GreenRoom: February 2010
Atlanta Beltline now brands itself as simply Beltline. The shift is almost imperceptible but speaks volumes.
For one thing, it speaks confidence. Former CEO Terri Montague shepherded the $2.7 billion plan, aimed at creating a 22-mile ring of parks, neighborhoods and light rail around Atlanta on existing track, through controversial hurdles and legal opposition. Brian Leary, who became CEO in December, can claim success as Vice President for Design and Development at Atlantic Station, a $2 billion project that turned a brownfield into a vibrant live-work-play community that generates $20 million in property taxes annually for the city.
It also signifies ambition. What works for Atlanta, says Leary, can work for other cities: “There are Beltlines in Savannah and Macon that we haven’t found yet.”
He takes the reins of Beltline at a good time. Nearly half of the right of way has been purchased.
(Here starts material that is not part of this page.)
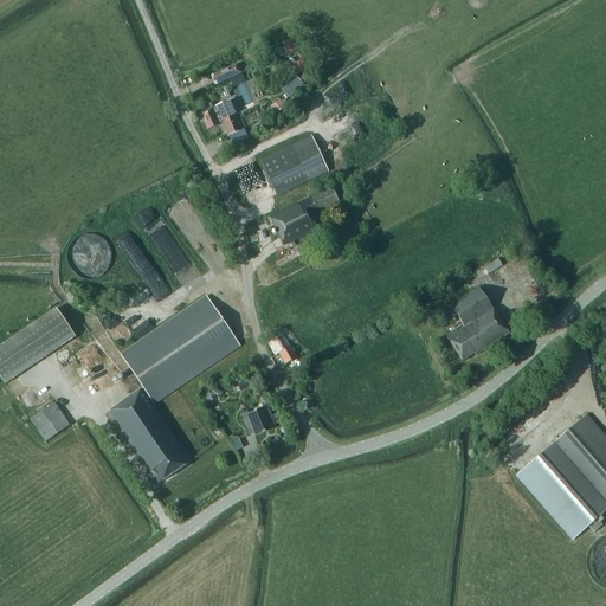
[(287,55),(296,50),(291,39),(282,44),(284,47),(287,55)]
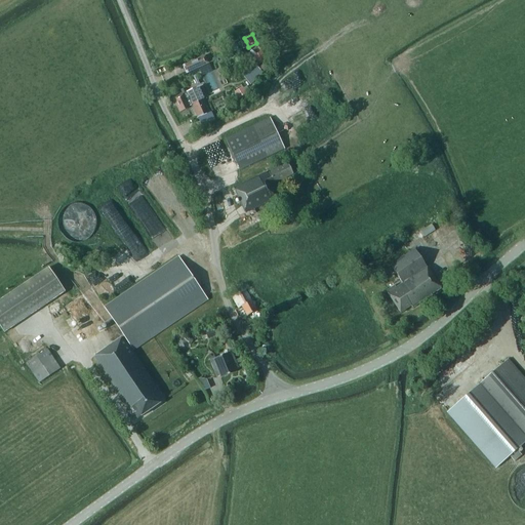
[(257,65),(266,61),(261,51),(253,55),(257,65)]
Lots of shoveling is taking place this year at the 300-acre Westside Reservoir Park, Historic Old Fourth Ward Park, Atlanta Memorial Trail, Enota Park, Boulevard Crossing Park, D.L. Staton Park and West End Trail. The projects are scattered across the city. Mayor Kasim Reed has pledged his support. Beltline funding is secure.
However, Leary emphasizes that this project is ripe for more public investment – the 25-year time span envisioned could be shortened with more funding. “There is plenty of room to expedite the transportation elements, which would be well served by additional tools [such as a regional or state funding tax],” says Leary.
“Georgia is now competing with other states – Tennessee, Alabama, North Carolina – who have passed transit funding mechanisms. Current estimate for realizing the Beltline is north of a billion, so anything from a million to $100 million would bring it forward.”
Beltline Partnership, the private partner of Atlanta Development Authority’s Atlanta Beltline Inc., has about $30 million of $60 million raised for early land acquisitions. Atlanta has invested more than $165 million; bonds from Tax Allocation Districts, which include 6,700 acres of the Beltline, have covered the rest. Leary anticipates more federal funding for the transit element, but says that may depend on the local buy-in.
“We’re a terrific candidate for federal funding,” says Leary. “The federal administration is attracted to local funding more than it has ever been – to the extent that our own commitment as a region and as a state would be received very well. We could have skin in the game on both sides, and we’ve shown that on the private side.”
Beltline Partnership has an impressive board chaired by Atlanta Gas Light president John Somerhalder. Members include Atlanta Falcons owner Arthur Blank and TBS CEO Phil Kent.
Leary brings his own “skin to the game.” Atlantic Station, the country’s biggest brownfield redevelopment, has become the national model, and there are 1,500 acres of brownfields in the Beltline’s path – 10 times the size of Atlantic Station.
“The experience we gained on brownfields is instantly exportable to the Beltline and to other models across the country. It had never been done before.”
The 35-year-old Leary himself represents a generational shift. “Atlantic Station – which was called Station for a reason – was not a visionary project; it was an evolutionary project,” he says.
Leary places a lot of faith in the Atlanta Regional Com-mission’s C-3 plan to invest heavily in transit options – not just Beltline but MARTA, commuter rail and a Peachtree Streetcar. But he stresses the importance of “ownership” and the need for the state to play a role in the capital’s future.
“Because of our railroad infrastructure, and existing right of way owned by GDOT, the state has to be a leader. You can’t do it all with the private sector. You can’t do roads privately in this country either. The railroad was here first; they are constrained but have to grow. We have to make it easier to accommodate the railroads if we’re to solidify our role as logistics capitol. The Beltline can make that happen.”